==== PAGE EXCERPT
US5069272AExpiredUtility

Air to air recouperator

83
Assignee: STIRLING TECHNOLOGY INCPriority: Aug 17, 1989Filed: Aug 17, 1989Granted: Dec 3, 1991
Est. expiryAug 17, 2009(expired)· nominal 20-yr term from priority
F24F 2203/1068F24F 2203/1096F24F 2203/1084F24F 2203/104F24F 3/1423F24F 2203/1004F24F 2003/1464Y10S165/016F28D 7/00
83
PatentIndex Score
56
Cited by
7
References
33
Claims

Abstract

A heat recouperator having a single rotary heat and moisture wheel exchanger uses a random matrix media comprising a plurality of small diameter heat-retentive fibrous material, which provides high thermal efficiency in exchanging heat and moisture between inlet and exhaust air streams.

Claims

exact text as granted — not AI-modified
What is claimed is: 
     
       1. A heat recouperator for ventilating rooms and buildings with minimum loss of heating or cooling, said heat recouperator comprising: a compact housing adapted to be mounted in a window having first and second sections adapted to convey separate streams of air;   a unitary heat and moisture exchanger, comprising a random matrix media and means to support said random matrix media, said unitary heat and moisture exchanger rotatably mounted in said compact housing and adapted to intersect said first and second sections;   said random matrix media comprising a mat of small diameter heat-retentive fibrous material interrelated by mechanical means to form said mat; and   means to rotate said unitary heat and moisture exchanger.
========
==== INPUT
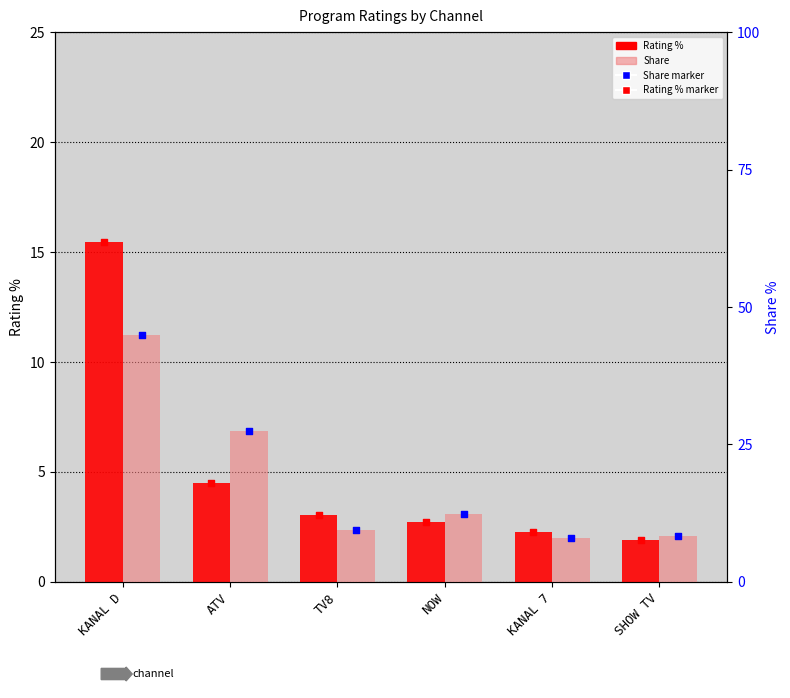

What are all the series names shown in the legend?

Rating %, Rating % (marker), Share, Share (marker)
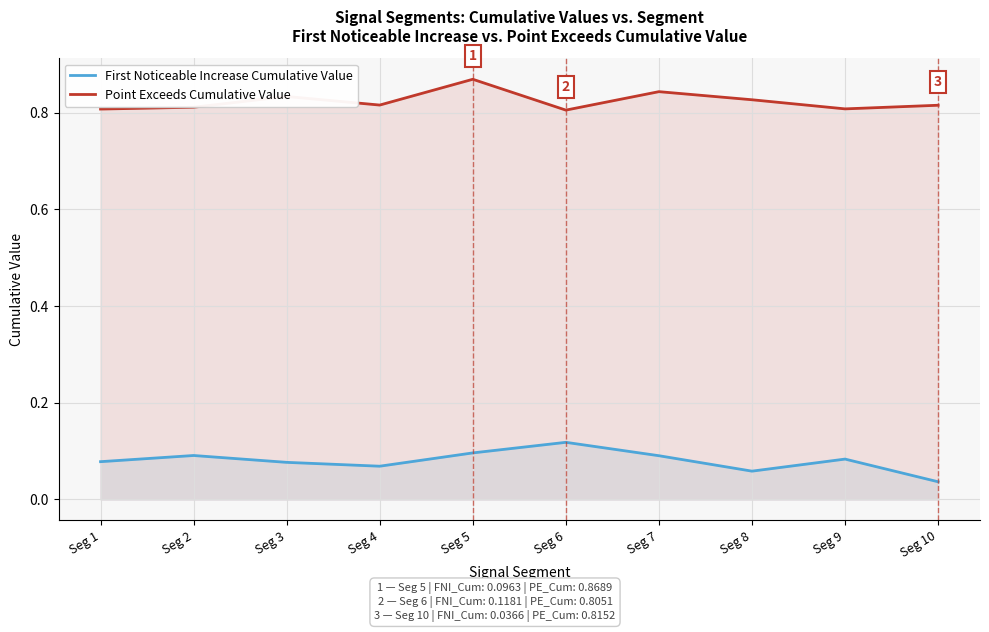

List the series in order of their overall mean, lowest first.

First Noticeable Increase Cumulative Value, Point Exceeds Cumulative Value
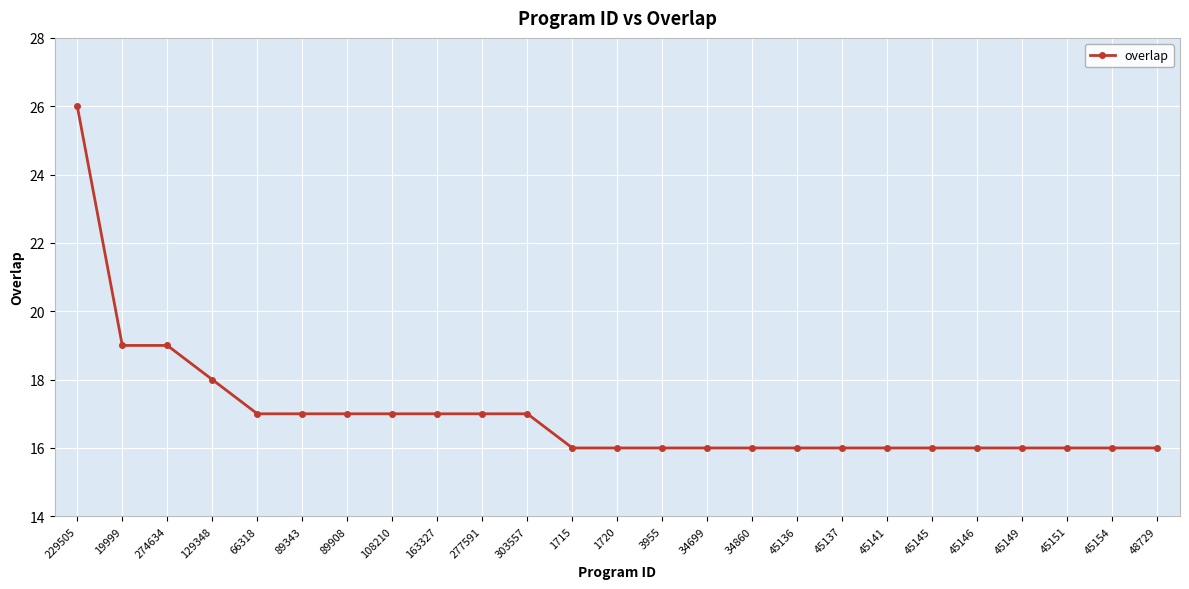

What value does the data have at 1715, to the nearest 10?

20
========
▶ [PROMPT 1]
According to the abstract of the patent page, what does the random matrix media comprise?
▶ [PROMPT 2]
Print the rows exactly, from the line with "First Noticeable Increase" through the end of the rows, leaving out the pictures.

▶ [EXPECTED OUTPUT 1]
A plurality of small diameter heat-retentive fibrous material.

▶ [EXPECTED OUTPUT 2]
First Noticeable Increase Cumulative Value, Point Exceeds Cumulative Value

What value does the data have at 1715, to the nearest 10?

20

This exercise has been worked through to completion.